Ils sont surtout Erythréens et Somaliens, mais la désignation au faciès est une des données les plus aléatoires et des plus discriminatoires, relèvent les organisations. Tel est pris pour Erythréen qui se trouve être parfaitement Kenyan ou Tchadien. L’Ivoirien supposé, s’il pouvait raconter son histoire authentique, pourrait bien être un Congolais ou un Angolais. Dans ce domaine, les associations d’humanitaires ont des récits pleins les tiroirs. Et le HCR, le Haut-commissariat de l’ONU pour les réfugiés, sait bien d’expérience qu’il faut courir d’abord au secours du désespéré qui frappe à sa porte, et non pas de vérifier au préalable si le passeport qu’il présente fait bien partie des stocks légaux d’un État. Il y a urgence.

Le Premier ministre italien, Matteo Renzi, a prononcé son discours de politique générale mardi à Strasbourg, au Parlement européen où il prenait officiellement en charge la présidence tournante de l’Union européenne pour les six prochains mois. « Si l'Europe faisait un selfie, quelle image verrait-on sur l'écran ? », a lancé M. Renzi dans un discours au ton très pathétique. Le président du Conseil italien (Premier ministre) faisait surtout référence aux questions économiques qui divisent partisans et adversaires de plus de flexibilité et/ou d’austérité. Mais, appelant l’Europe « à retrouver son âme », il invitait également ses pairs à prendre leur part au poids migratoire.

Le débat annoncé s’est ensuite dilué dans un échange de pics avec des élus allemands de droite, mais un peu plus tard, dans une interview à la télévision de son pays, M. Renzi a pu revenir sur le thème de l’immigration. Il a ainsi suggéré que le HCR installe des guichets d’accueil en Libye, pays de départ de beaucoup de migrants, afin de traiter sur place les cas qui méritent un traitement comme réfugié et les dispatcher vers tous les pays d’Europe. Ce faisant, il écrèmerait toutes les situations qui relèvent du simple désespoir. Il sera à voir dans les jours à venir quel accueil une telle proposition recevra de la part des institutions onusiennes, européennes et libyennes.

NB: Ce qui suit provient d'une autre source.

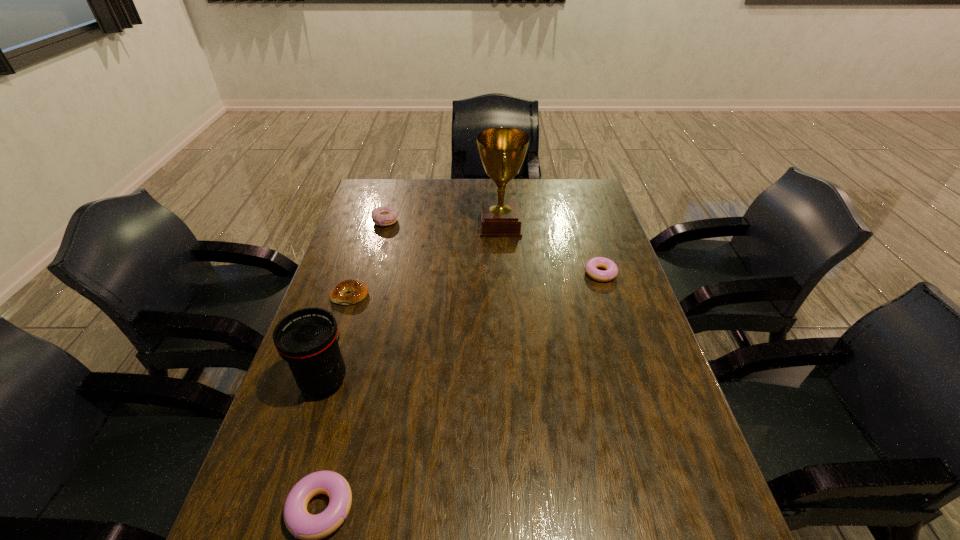
Image resolution: width=960 pixels, height=540 pixels. I want to click on vacant region at the far edge of the desktop, so click(x=535, y=179).

Find the location of a particular element. free space at the left edge of the desktop is located at coordinates (288, 396).

In the image, there is a desktop. Identify the location of vacant region at the right edge. coord(660,430).

I want to click on free region at the far right corner of the desktop, so click(573, 185).

Where is `blank region between the farthest doughnut and the tallest object`? This screenshot has width=960, height=540. blank region between the farthest doughnut and the tallest object is located at coordinates (443, 224).

The height and width of the screenshot is (540, 960). What are the coordinates of `free space that is in between the farthest doughnut and the third nearest object` in the screenshot? It's located at (368, 258).

You are a GUI agent. You are given a task and a screenshot of the screen. Output one action in this format:
    pyautogui.click(x=<x>, y=<y>)
    Task: Click on the empty space between the third farthest object and the fourth farthest object
    
    Given the screenshot: What is the action you would take?
    pyautogui.click(x=475, y=284)

The image size is (960, 540). What are the coordinates of `free space between the tallest object and the fifth farthest object` in the screenshot? It's located at (412, 303).

This screenshot has height=540, width=960. In order to click on free space between the fourth nearest object and the fifth object from left to right in this screenshot , I will do `click(550, 249)`.

Locate which object ranks second in proximity to the bagel. Please provide its 2D coordinates. Your answer should be formatted as a tuple, i.e. [(x, y)], where the tuple contains the x and y coordinates of a point satisfying the conditions above.

[(382, 216)]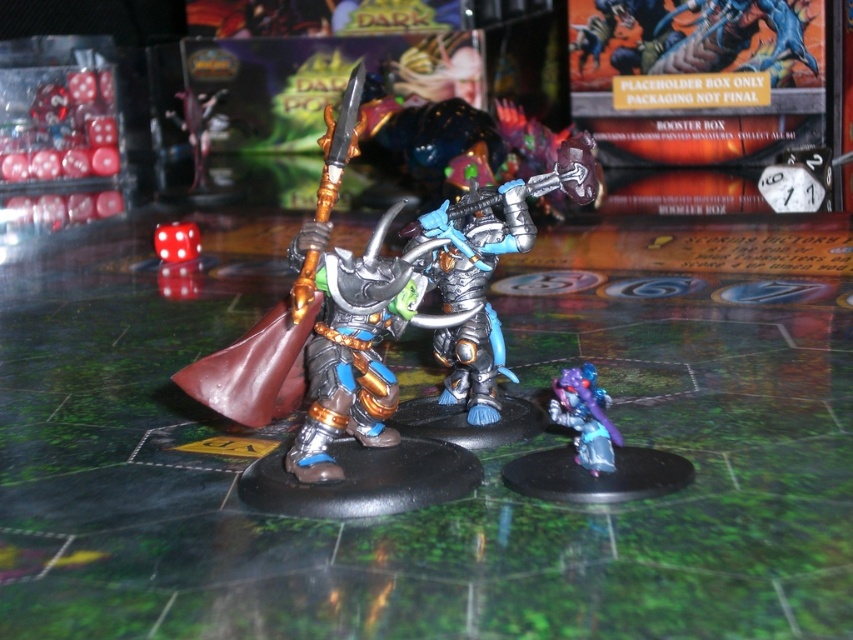
Question: Can you confirm if metallic blue figure at lower right is positioned to the left of shiny purple armor at lower right?

Choices:
 (A) no
 (B) yes

Answer: (A)

Question: Considering the real-world distances, which object is closest to the translucent red dice at left?

Choices:
 (A) white plastic die at center
 (B) white plastic clock at upper right
 (C) white matte dice at left

Answer: (C)

Question: Can you confirm if translucent red dice at left is positioned above white matte dice at left?

Choices:
 (A) no
 (B) yes

Answer: (B)

Question: Which point is closer to the camera?

Choices:
 (A) translucent red dice at left
 (B) shiny purple armor at lower right
 (C) white plastic clock at upper right

Answer: (B)

Question: Estimate the real-world distances between objects in this image. Which object is farther from the white matte dice at left?

Choices:
 (A) metallic blue figure at lower right
 (B) white plastic clock at upper right

Answer: (B)

Question: Where is shiny purple armor at lower right located in relation to white plastic die at center in the image?

Choices:
 (A) above
 (B) below

Answer: (B)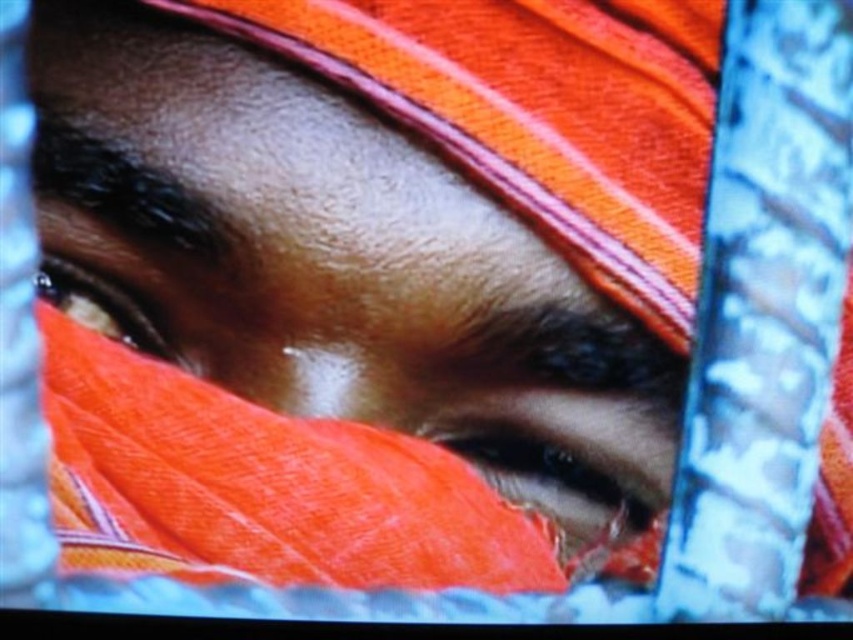
Question: Which point is closer to the camera?

Choices:
 (A) (140, 340)
 (B) (631, 534)
 (C) (386, 548)

Answer: (A)

Question: In this image, where is matte orange eye at center located relative to matte orange eye at upper left?

Choices:
 (A) above
 (B) below

Answer: (B)

Question: From the image, what is the correct spatial relationship of orange fabric at center in relation to matte orange eye at center?

Choices:
 (A) right
 (B) left

Answer: (B)

Question: Which of the following is the closest to the observer?

Choices:
 (A) (379, 492)
 (B) (614, 451)
 (C) (93, 324)

Answer: (C)

Question: Can you confirm if orange fabric at center is positioned to the left of matte orange eye at upper left?

Choices:
 (A) no
 (B) yes

Answer: (A)

Question: Which of the following is the farthest from the observer?

Choices:
 (A) (647, 504)
 (B) (91, 291)

Answer: (A)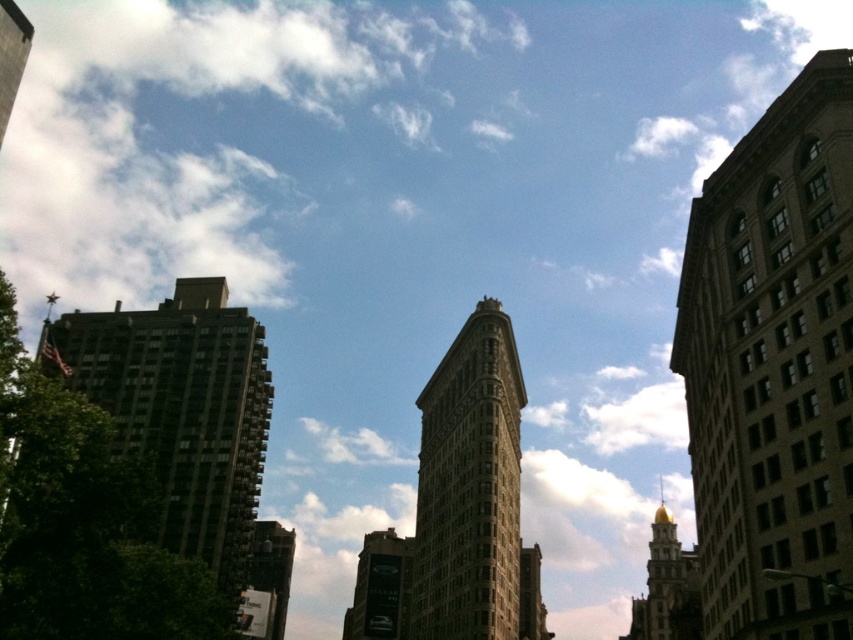
Who is lower down, brown stone building at center or gold polished dome at upper right?

gold polished dome at upper right

Does point (485, 387) come farther from viewer compared to point (639, 618)?

No, (485, 387) is in front of (639, 618).

Identify the location of brown stone building at center. The width and height of the screenshot is (853, 640). (469, 486).

Identify the location of brown stone building at center. The width and height of the screenshot is (853, 640). (469, 486).

Between point (706, 317) and point (439, 484), which one is positioned in front?

Positioned in front is point (706, 317).

Is brown brick building at right positioned in front of brown stone building at center?

Yes, brown brick building at right is in front of brown stone building at center.

Identify the location of brown brick building at right. (775, 368).

The height and width of the screenshot is (640, 853). Find the location of `brown brick building at right`. brown brick building at right is located at coordinates (775, 368).

Does brown brick building at right have a lesser height compared to gold polished dome at upper right?

Yes, brown brick building at right is shorter than gold polished dome at upper right.

Is the position of brown brick building at right less distant than that of gold polished dome at upper right?

That is True.

Looking at this image, who is more distant from viewer, (776,502) or (653,548)?

The point (653,548) is more distant.

This screenshot has height=640, width=853. Find the location of `brown brick building at right`. brown brick building at right is located at coordinates (775, 368).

Le fait qu’une telle manière de faire relâcherait peut-être la pression migratoire sur la seule Italie, car la règle pour les requérants d’asile déboutés veut qu’ils soient renvoyés dans le premier pays européen touché. Qui est souvent l’Italie ! Rome se retrouve dans une situation intenable, a plaidé M. Renzi, car le pays doit à la fois faire face aux clandestins arrivants et gérer les déboutés du droit d’asile refoulés à la frontière des autres pays européens. Le Premier ministre a de nouveau loué le dispositif du Mare Nostrum mis en place par son pays pour sauver, en Méditerranée, les désespérés à bord des « navires de la mort ».

« Je préfère sauver des vies humaines plutôt qu’assister sans rien faire à la noyade d’enfants », a affirmé M. Matteo. Car ce dispositif est très décrié, notamment par la droite italienne qui y voit un gaspillage d’argent. « S'il n'y avait pas Mare Nostrum, (les passeurs)  jetteraient (les migrants) en mer. Il y aurait toujours le même désespoir, la nécessité vitale de fuir et des passeurs sans scrupules », a plaidé le commandant de cette force navale spéciale, l'amiral Luigi Binelli Mantelli. « Les fonds ont été donnés pour les centres d'accueil et pour ramener à la maison les clandestins. Mais ce n'est plus une question de contrôle des frontières, c'est bien plus large », a expliqué l’officier.